Quand Bertrand Chamayou entre sur la scène de la Philharmonie, il a la tête du gamin qui ne sait pas s'il ne va pas faire une bêtise. Il esquisse un petit sourire et prend place devant le piano. Son récital est un écho de celui qui l'avait vu triompher au Théâtre des Champs-Élysées en 2019. Chamayou avait joué le Blumenstück et le Carnaval de Schumann, puis les Miroirs de Ravel, Les Cloches de Las Palmas et l'Étude en forme de valse de Saint-Saëns pour finir. Ce soir, ce seront Saint François de Paule marchant sur les flots de Liszt, la Fantaisie de Schumann, puis Gaspard de la nuit, une berceuse, une mazurka et Islamey de Balakirev. Rien moins ! Schumann et Ravel, deux compositeurs « qui vont très bien ensemble » comme chantent les Beatles, tant ils s'aiment. Le Français cache – mal – cet amour et cette tendresse que l'Allemand chante sans pudeur. Mais s'il remplace Saint-Saëns par Balakirev, Chamayou choisit cette fois encore avec Islamey une œuvre qui ne tient debout que par une virtuosité pharamineuse qui émerveille l'auditeur et fait transpirer le pianiste.

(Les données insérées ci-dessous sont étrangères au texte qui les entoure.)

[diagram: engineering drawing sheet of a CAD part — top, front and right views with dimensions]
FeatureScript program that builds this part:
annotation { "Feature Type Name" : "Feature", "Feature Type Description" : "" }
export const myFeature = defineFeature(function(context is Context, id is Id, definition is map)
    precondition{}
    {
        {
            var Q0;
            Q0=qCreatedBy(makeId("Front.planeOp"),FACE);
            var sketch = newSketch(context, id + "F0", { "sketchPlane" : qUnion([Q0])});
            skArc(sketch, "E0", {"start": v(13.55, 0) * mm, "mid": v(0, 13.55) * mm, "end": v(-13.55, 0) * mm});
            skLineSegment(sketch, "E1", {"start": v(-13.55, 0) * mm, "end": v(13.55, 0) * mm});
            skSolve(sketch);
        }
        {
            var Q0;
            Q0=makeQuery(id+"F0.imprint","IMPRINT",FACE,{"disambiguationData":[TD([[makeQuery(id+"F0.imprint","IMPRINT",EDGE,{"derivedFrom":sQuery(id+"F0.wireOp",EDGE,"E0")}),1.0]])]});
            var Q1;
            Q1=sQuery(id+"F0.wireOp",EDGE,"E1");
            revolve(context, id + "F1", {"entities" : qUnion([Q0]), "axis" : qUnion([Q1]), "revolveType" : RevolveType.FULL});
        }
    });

Pour commencer, Chamayou se lance donc dans une des deux hagiographies musicales de Liszt, la plus lyrique, la plus romantique, la plus grandiose aussi, celle qui pousse le piano vers des sommets d'intensité expressive et de virtuosité orchestrale. Le pianiste creuse les vagues, pousse son instrument aussi loin qu'il le peut sans le brutaliser, immergé dans ce matériau sonore, musical et spirituel qu'il recrée. Se dresse alors l'image d'Olivier Messiaen et de ses Vingt Regards sur l'Enfant Jésus que Chamayou a enregistrés en s'extrayant d'une tradition qui gomme souvent la pure force tellurique, harmonique, contrapuntique, sonore, modale de cette musique. Pour la première fois celle-ci nous apparaît ce soir être dans la descendance de celle de Franz Liszt, à qui Schumann a dédié sa Fantaisie op. 17.
L'ut majeur triomphant de celle-ci a de quoi faire peur au pianiste qui l'aborde en public : il faut se jeter à l'eau, et sans bouée. Cette Fantaisie sera dominée par ce sentiment, celui d'avoir affaire à un musicien qui n'est pas dans la réitération d'une interprétation mise au point dans le secret de son studio. Chamayou fabrique, organise, chante, hurle, aime une œuvre dont les réitérations thématiques reviennent chaque fois bouleversées par le temps qui est passé. C'est grand, urgent, tendu. Le deuxième mouvement ne donne pas l'impression que le pianiste retient tout par peur des terribles mesures finales où les mains partent en des déplacements rapides qui sont autant de sauts dans le vide. Il y est souple comme un chat, rebondissant sans cesse, avançant triomphalement vers cette fin libératoire qui appelle la paix du finale... dans lequel sans doute Chamayou pourrait « juste » laisser monter le son du piano sans « intervenir »... Souvenir ici même de Nelson Freire qui laissait la musique venir au monde, absent mais aux commandes.